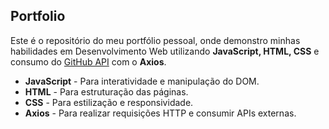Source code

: ## Portfolio

Este é o repositório do meu portfólio pessoal, onde demonstro minhas habilidades em Desenvolvimento Web utilizando **JavaScript, HTML, CSS** e consumo do [GitHub API](https://api.github.com/users/rafaellamarquess/repos) com o **Axios**.

- **JavaScript** - Para interatividade e manipulação do DOM.
- **HTML** - Para estruturação das páginas.
- **CSS** - Para estilização e responsividade.
- **Axios** - Para realizar requisições HTTP e consumir APIs externas.
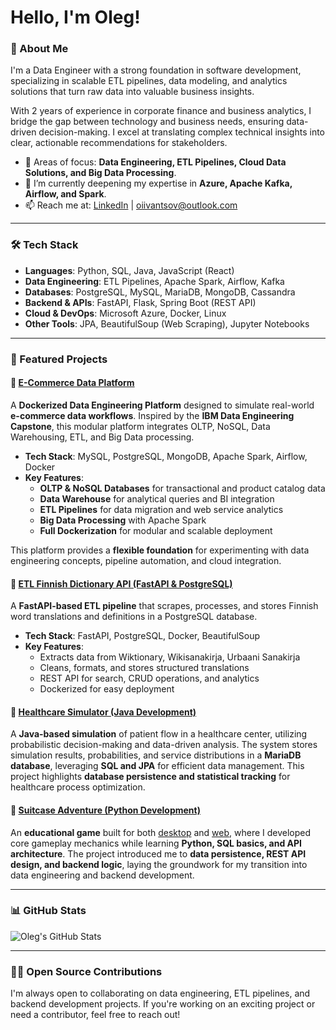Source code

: # Hello, I'm Oleg!

### 🚀 About Me

I'm a Data Engineer with a strong foundation in software development, specializing in scalable ETL pipelines, data modeling, and analytics solutions that turn raw data into valuable business insights. 

With 2 years of experience in corporate finance and business analytics, I bridge the gap between technology and business needs, ensuring data-driven decision-making. I excel at translating complex technical insights into clear, actionable recommendations for stakeholders.

- 🎯 Areas of focus: **Data Engineering, ETL Pipelines, Cloud Data Solutions, and Big Data Processing**.
- 🌱 I’m currently deepening my expertise in **Azure, Apache Kafka, Airflow, and Spark**.    
- 📫 Reach me at: [LinkedIn](https://linkedin.com/in/oleg-ivantsov) | [oiivantsov@outlook.com](mailto:oiivantsov@outlook.com) 

---

### 🛠️ Tech Stack  

- **Languages**: Python, SQL, Java, JavaScript (React)  
- **Data Engineering**: ETL Pipelines, Apache Spark, Airflow, Kafka  
- **Databases**: PostgreSQL, MySQL, MariaDB, MongoDB, Cassandra
- **Backend & APIs**: FastAPI, Flask, Spring Boot (REST API)
- **Cloud & DevOps**: Microsoft Azure, Docker, Linux  
- **Other Tools**: JPA, BeautifulSoup (Web Scraping), Jupyter Notebooks  

---

### 🌟 Featured Projects

#### 🔹 **[E-Commerce Data Platform](https://github.com/oiivantsov/ecommerce-data-platform)**  
A **Dockerized Data Engineering Platform** designed to simulate real-world **e-commerce data workflows**. Inspired by the **IBM Data Engineering Capstone**, this modular platform integrates OLTP, NoSQL, Data Warehousing, ETL, and Big Data processing.  

- **Tech Stack**: MySQL, PostgreSQL, MongoDB, Apache Spark, Airflow, Docker  
- **Key Features**:  
  - **OLTP & NoSQL Databases** for transactional and product catalog data  
  - **Data Warehouse** for analytical queries and BI integration  
  - **ETL Pipelines** for data migration and web service analytics  
  - **Big Data Processing** with Apache Spark  
  - **Full Dockerization** for modular and scalable deployment  

This platform provides a **flexible foundation** for experimenting with data engineering concepts, pipeline automation, and cloud integration.

#### 🔹 **[ETL Finnish Dictionary API (FastAPI & PostgreSQL)](https://github.com/oiivantsov/dictionary-ETL-backend)**  
A **FastAPI-based ETL pipeline** that scrapes, processes, and stores Finnish word translations and definitions in a PostgreSQL database.  

- **Tech Stack**: FastAPI, PostgreSQL, Docker, BeautifulSoup  
- **Key Features**:  
  - Extracts data from Wiktionary, Wikisanakirja, Urbaani Sanakirja  
  - Cleans, formats, and stores structured translations  
  - REST API for search, CRUD operations, and analytics  
  - Dockerized for easy deployment  

#### 🔹 **[Healthcare Simulator (Java Development)](https://github.com/oiivantsov/metropolia-healthcare-centre)**  
A **Java-based simulation** of patient flow in a healthcare center, utilizing probabilistic decision-making and data-driven analysis. The system stores simulation results, probabilities, and service distributions in a **MariaDB database**, leveraging **SQL and JPA** for efficient data management. This project highlights **database persistence and statistical tracking** for healthcare process optimization.

#### 🔹 **[Suitcase Adventure (Python Development)](https://github.com/oiivantsov/metropolia-suitcase-adventure-web)**  
An **educational game** built for both [desktop](https://github.com/oiivantsov/metropolia-suitcase-adventure-game) and [web](https://github.com/oiivantsov/metropolia-suitcase-adventure-web), where I developed core gameplay mechanics while learning **Python, SQL basics, and API architecture**. The project introduced me to **data persistence, REST API design, and backend logic**, laying the groundwork for my transition into data engineering and backend development.

---

### 📊 GitHub Stats

![Oleg's GitHub Stats](http://github-profile-summary-cards.vercel.app/api/cards/profile-details?username=oiivantsov&theme=nord_dark)

---

### 👨‍💻 Open Source Contributions

I'm always open to collaborating on data engineering, ETL pipelines, and backend development projects. If you're working on an exciting project or need a contributor, feel free to reach out!
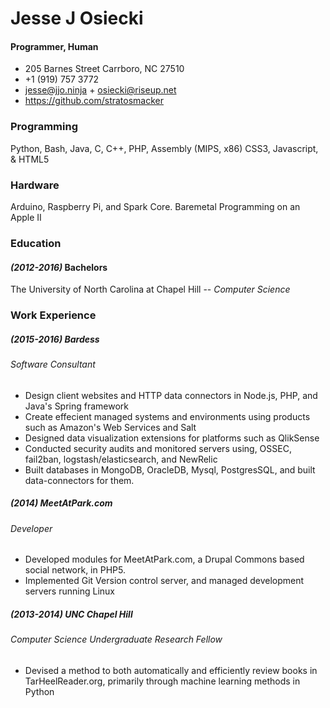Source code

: # Jesse J Osiecki
#### Programmer, Human
* 205 Barnes Street Carrboro, NC 27510
* +1 (919) 757 3772
* jesse@jjo.ninja + osiecki@riseup.net
* https://github.com/stratosmacker

### Programming
Python, Bash, Java, C, C++, PHP, Assembly (MIPS, x86)
CSS3, Javascript, & HTML5

### Hardware
Arduino, Raspberry Pi, and Spark Core. Baremetal Programming on an Apple II

### Education
#### _(2012-2016)_ Bachelors
The University of North Carolina at Chapel Hill --
_Computer Science_

### Work Experience
##### _(2015-2016)_ Bardess
###### Software Consultant
* Design client websites and HTTP data connectors in Node.js, PHP, and Java's Spring framework
* Create effecient managed systems and environments using products such as Amazon's Web Services and Salt
* Designed data visualization extensions for platforms such as QlikSense
* Conducted security audits and monitored servers using, OSSEC, fail2ban, logstash/elasticsearch, and NewRelic
* Built databases in MongoDB, OracleDB, Mysql, PostgresSQL, and built data-connectors for them.

##### _(2014)_ MeetAtPark.com
###### Developer
* Developed modules for MeetAtPark.com, a Drupal Commons based social network, in PHP5.
* Implemented Git Version control server, and managed development servers running Linux

##### _(2013-2014)_ UNC Chapel Hill
###### Computer Science Undergraduate Research Fellow
* Devised a method to both automatically and efficiently review books in TarHeelReader.org, primarily through machine learning methods in Python
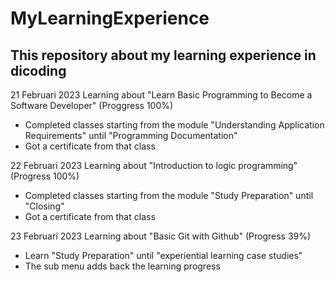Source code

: # MyLearningExperience
This repository about my learning experience in dicoding
-
21 Februari 2023
Learning about "Learn Basic Programming to Become a Software Developer" (Proggress 100%)
* Completed classes starting from the module "Understanding Application Requirements" until "Programming Documentation"
* Got a certificate from that class

22 Februari 2023
Learning about "Introduction to logic programming" (Progress 100%)
* Completed classes starting from the module "Study Preparation" until "Closing"
* Got a certificate from that class

23 Februari 2023
Learning about "Basic Git with Github" (Progress 39%)
* Learn "Study Preparation" until "experiential learning case studies"
* The sub menu adds back the learning progress
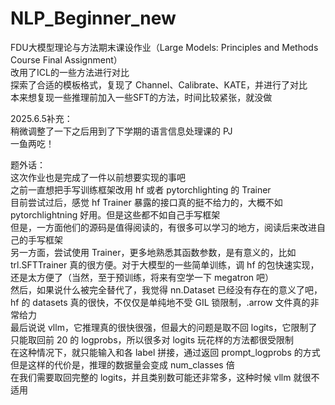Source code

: # NLP_Beginner_new
FDU大模型理论与方法期末课设作业（Large Models: Principles and Methods  Course Final Assignment）  
改用了ICL的一些方法进行对比  
探索了合适的模板格式，复现了 Channel、Calibrate、KATE，并进行了对比  
本来想复现一些推理前加入一些SFT的方法，时间比较紧张，就没做  
  
  
2025.6.5补充：  
稍微调整了一下之后用到了下学期的语言信息处理课的 PJ  
一鱼两吃！  
  
  
题外话：  
这次作业也是完成了一件以前想要实现的事吧  
之前一直想把手写训练框架改用 hf 或者 pytorchlighting 的 Trainer  
目前尝试过后，感觉 hf Trainer 暴露的接口真的挺不给力的，大概不如 pytorchlightning 好用。但是这些都不如自己手写框架  
但是，一方面他们的源码是值得阅读的，有很多可以学习的地方，阅读后来改进自己的手写框架  
另一方面，尝试使用 Trainer，更多地熟悉其函数参数，是有意义的，比如 trl.SFTTrainer 真的很方便。对于大模型的一些简单训练，调 hf 的包快速实现，还是太方便了（当然，至于预训练，将来有空学一下 megatron 吧）  
然后，如果说什么被完全替代了，我觉得 nn.Dataset 已经没有存在的意义了吧，hf 的 datasets 真的很快，不仅仅是单纯地不受 GIL 锁限制，.arrow 文件真的非常给力  
最后说说 vllm，它推理真的很快很强，但最大的问题是取不回 logits，它限制了只能取回前 20 的 logprobs，所以很多对 logits 玩花样的方法都很受限制  
在这种情况下，就只能输入和各 label 拼接，通过返回 prompt_logprobs 的方式  
但是这样的代价是，推理的数据量会变成 num_classes 倍  
在我们需要取回完整的 logits，并且类别数可能还非常多，这种时候 vllm 就很不适用  
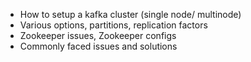 * How to setup a kafka cluster (single node/ multinode)
* Various options, partitions, replication factors
* Zookeeper issues, Zookeeper configs
* Commonly faced issues and solutions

★ ★ ★ ★

WHAT TO DO: Reproduce the lines of the entries above from the one with "- Extracts data" to the one with "### 👨‍💻 Open Source Contributions", both included, exactly and without any other line.

SOLUTION BELOW:
  - Extracts data from Wiktionary, Wikisanakirja, Urbaani Sanakirja  
  - Cleans, formats, and stores structured translations  
  - REST API for search, CRUD operations, and analytics  
  - Dockerized for easy deployment  

#### 🔹 **[Healthcare Simulator (Java Development)](https://github.com/oiivantsov/metropolia-healthcare-centre)**  
A **Java-based simulation** of patient flow in a healthcare center, utilizing probabilistic decision-making and data-driven analysis. The system stores simulation results, probabilities, and service distributions in a **MariaDB database**, leveraging **SQL and JPA** for efficient data management. This project highlights **database persistence and statistical tracking** for healthcare process optimization.

#### 🔹 **[Suitcase Adventure (Python Development)](https://github.com/oiivantsov/metropolia-suitcase-adventure-web)**  
An **educational game** built for both [desktop](https://github.com/oiivantsov/metropolia-suitcase-adventure-game) and [web](https://github.com/oiivantsov/metropolia-suitcase-adventure-web), where I developed core gameplay mechanics while learning **Python, SQL basics, and API architecture**. The project introduced me to **data persistence, REST API design, and backend logic**, laying the groundwork for my transition into data engineering and backend development.

---

### 📊 GitHub Stats

![Oleg's GitHub Stats](http://github-profile-summary-cards.vercel.app/api/cards/profile-details?username=oiivantsov&theme=nord_dark)

---

### 👨‍💻 Open Source Contributions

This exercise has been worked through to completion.